The back and forth puts a barrier up between the characters and the reader. You never really get a sense of who they are. Schroeder does a nice job of showing you what they're facing, but who are they? What are they like apart to make what they have together special?
The secondary characters felt much the same way. We get snapshots of who they are, but we never get to know them. Lauren has an amazing Aunt and Uncle and nieces and nephews that she falls in love with, but why? We get glimpses of them welcoming her into the family, but not enough for the heart tugging need for her to stay at the end. Colby has great grandparents who linger on the sidelines and a coach that preaches "I believe," but why should we believe him. What kind of man is he? Why should we expect those two words to mean so much to a team, a town, at the end of the story?
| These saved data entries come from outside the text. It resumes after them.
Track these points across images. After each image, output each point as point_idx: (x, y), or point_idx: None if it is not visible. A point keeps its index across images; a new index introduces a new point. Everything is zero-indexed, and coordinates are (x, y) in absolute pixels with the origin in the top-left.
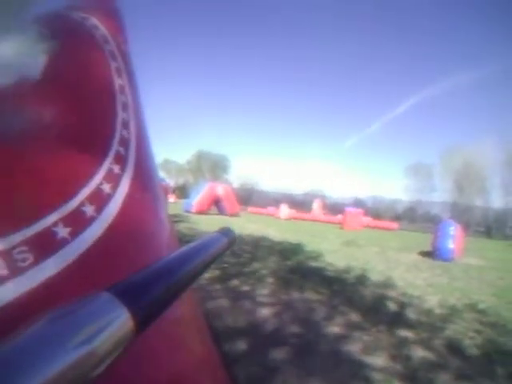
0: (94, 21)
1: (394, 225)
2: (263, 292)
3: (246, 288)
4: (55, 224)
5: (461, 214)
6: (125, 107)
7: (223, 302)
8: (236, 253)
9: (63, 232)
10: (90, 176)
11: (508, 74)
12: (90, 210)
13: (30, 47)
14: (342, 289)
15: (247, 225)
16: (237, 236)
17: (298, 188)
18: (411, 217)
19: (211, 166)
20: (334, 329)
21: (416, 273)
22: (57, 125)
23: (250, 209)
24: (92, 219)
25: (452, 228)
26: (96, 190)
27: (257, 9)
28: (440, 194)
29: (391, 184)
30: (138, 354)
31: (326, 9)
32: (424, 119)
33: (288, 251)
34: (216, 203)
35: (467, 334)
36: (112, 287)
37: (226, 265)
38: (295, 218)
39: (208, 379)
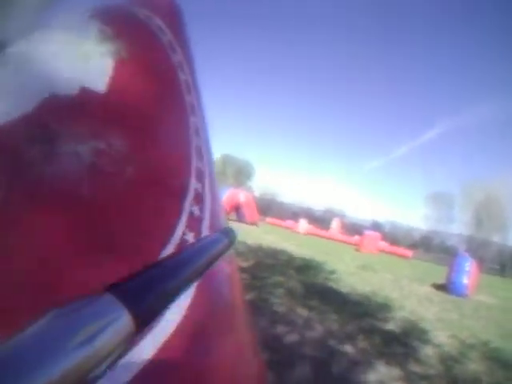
0: (159, 22)
1: (409, 253)
2: (276, 302)
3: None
4: None
5: (476, 248)
6: (197, 131)
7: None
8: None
9: None
10: (172, 227)
11: None
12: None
13: (91, 49)
14: (354, 312)
15: (265, 236)
16: (256, 247)
17: (317, 204)
18: (427, 246)
19: (235, 171)
20: (344, 351)
21: (427, 306)
22: (129, 159)
23: (268, 219)
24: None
25: (468, 264)
26: (181, 242)
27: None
28: (458, 226)
29: (410, 211)
30: (187, 337)
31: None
32: (448, 149)
33: (304, 268)
34: (236, 210)
35: (471, 371)
36: (112, 287)
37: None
38: (313, 234)
39: (249, 364)
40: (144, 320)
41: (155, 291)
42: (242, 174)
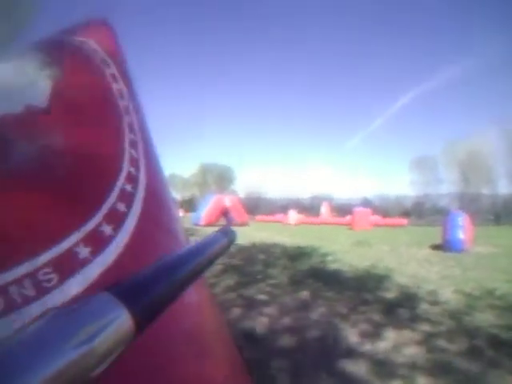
0: (93, 44)
1: (403, 221)
2: (278, 293)
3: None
4: (76, 245)
5: (468, 203)
6: (131, 128)
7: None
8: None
9: (84, 252)
10: (104, 197)
11: (506, 62)
12: (107, 229)
13: (34, 74)
14: (357, 288)
15: (257, 233)
16: (249, 245)
17: (304, 192)
18: (419, 211)
19: (216, 177)
20: (353, 327)
21: (429, 267)
22: (70, 150)
23: (258, 217)
24: (110, 238)
25: (460, 218)
26: (112, 209)
27: (253, 12)
28: (447, 186)
29: (397, 180)
30: (163, 358)
31: (320, 7)
32: (424, 112)
33: (298, 256)
34: (224, 214)
35: (487, 320)
36: (112, 287)
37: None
38: (304, 223)
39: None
40: (143, 320)
41: (155, 291)
42: (223, 179)
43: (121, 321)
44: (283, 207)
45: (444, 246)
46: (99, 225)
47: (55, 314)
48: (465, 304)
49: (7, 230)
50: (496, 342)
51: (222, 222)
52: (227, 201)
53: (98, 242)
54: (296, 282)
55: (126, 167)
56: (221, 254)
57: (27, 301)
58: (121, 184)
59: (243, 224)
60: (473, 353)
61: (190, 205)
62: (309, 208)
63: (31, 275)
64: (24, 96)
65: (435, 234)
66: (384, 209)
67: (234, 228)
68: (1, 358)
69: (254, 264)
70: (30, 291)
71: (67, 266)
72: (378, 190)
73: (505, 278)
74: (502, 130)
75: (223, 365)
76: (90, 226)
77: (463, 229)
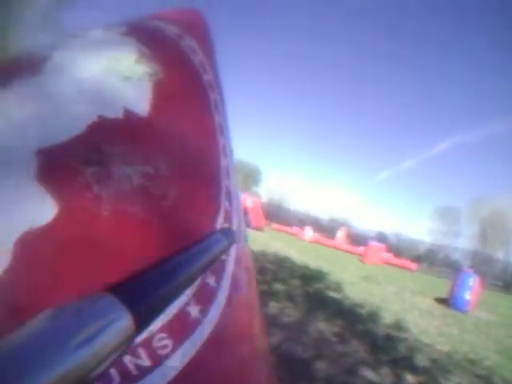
0: (191, 42)
1: (413, 265)
2: (280, 311)
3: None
4: (187, 303)
5: (480, 263)
6: (225, 151)
7: None
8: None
9: (195, 311)
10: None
11: None
12: (211, 280)
13: (133, 71)
14: (356, 323)
15: (270, 242)
16: (261, 253)
17: (323, 213)
18: (431, 259)
19: (244, 175)
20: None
21: (429, 319)
22: (172, 180)
23: (274, 225)
24: (215, 290)
25: (471, 279)
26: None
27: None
28: (463, 241)
29: (416, 224)
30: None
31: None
32: (458, 164)
33: (307, 277)
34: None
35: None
36: (112, 288)
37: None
38: (318, 242)
39: (263, 374)
40: (144, 320)
41: (156, 291)
42: (250, 178)
43: (121, 321)
44: (301, 221)
45: (449, 302)
46: (205, 276)
47: (55, 314)
48: (455, 364)
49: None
50: None
51: None
52: (249, 201)
53: (204, 297)
54: (295, 300)
55: (224, 204)
56: (221, 255)
57: (144, 371)
58: (219, 225)
59: (259, 229)
60: None
61: None
62: (325, 229)
63: (146, 343)
64: (123, 98)
65: (441, 287)
66: (398, 248)
67: (249, 231)
68: (1, 359)
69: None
70: (145, 361)
71: (181, 329)
72: (395, 228)
73: (497, 348)
74: None
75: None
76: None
77: (472, 290)
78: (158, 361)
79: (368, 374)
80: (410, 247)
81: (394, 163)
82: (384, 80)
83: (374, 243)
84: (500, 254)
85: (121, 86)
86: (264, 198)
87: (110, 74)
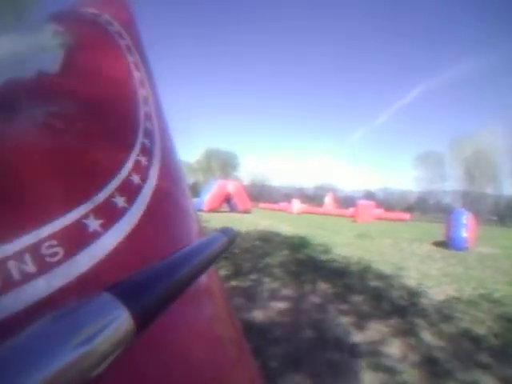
0: (107, 17)
1: (406, 216)
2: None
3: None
4: (86, 216)
5: (472, 202)
6: (146, 100)
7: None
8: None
9: (94, 224)
10: (118, 168)
11: None
12: (120, 201)
13: (47, 42)
14: (357, 281)
15: (260, 221)
16: (251, 232)
17: (308, 182)
18: (423, 207)
19: (221, 164)
20: (349, 319)
21: (430, 263)
22: (82, 118)
23: (261, 205)
24: (124, 210)
25: (464, 217)
26: (125, 181)
27: (255, 7)
28: (451, 184)
29: (401, 175)
30: (174, 355)
31: (325, 2)
32: (431, 108)
33: (299, 246)
34: (227, 200)
35: (484, 322)
36: (112, 287)
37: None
38: (307, 213)
39: (244, 379)
40: (144, 319)
41: (155, 291)
42: (227, 165)
43: (121, 321)
44: (287, 195)
45: (447, 244)
46: (111, 196)
47: (55, 315)
48: (465, 302)
49: (8, 197)
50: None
51: (225, 208)
52: (230, 187)
53: (110, 214)
54: (288, 274)
55: (141, 139)
56: (221, 254)
57: (28, 277)
58: (135, 155)
59: (246, 211)
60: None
61: (193, 190)
62: (312, 198)
63: (33, 248)
64: (36, 62)
65: (437, 231)
66: (387, 203)
67: (237, 215)
68: (1, 359)
69: (250, 253)
70: (32, 266)
71: (75, 239)
72: (381, 184)
73: (506, 279)
74: (508, 129)
75: (232, 350)
76: (102, 196)
77: (467, 227)
78: (44, 268)
79: (377, 326)
80: (400, 199)
81: (369, 119)
82: (339, 36)
83: (362, 202)
84: (490, 190)
85: (36, 55)
86: (247, 181)
87: (26, 47)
I really wanted to like this one. When I started reading it I got really excited because it felt like the high school movies I'm strangely addicted to. I figured it would be a little predictable, but those stories always resonate with me on some level. Everyone wants to be beautiful. Everyone wants to be loved. It's the inside that counts. I know. Cheesy. But it's a feel good cheesy I can get behind. The Bridge from Me to You came off a little more Hallmark. Everything was too tidy and clean. The dialogue seemed a bit forced at times, and in the end, I wasn't really sure I liked any of the characters.
The potential was there, but I just think this one fell a little flat.
I've read some other Lisa Schroeder titles, and I highly recommend her. If you like variety in format and changing perspectives, than maybe you should give this a try.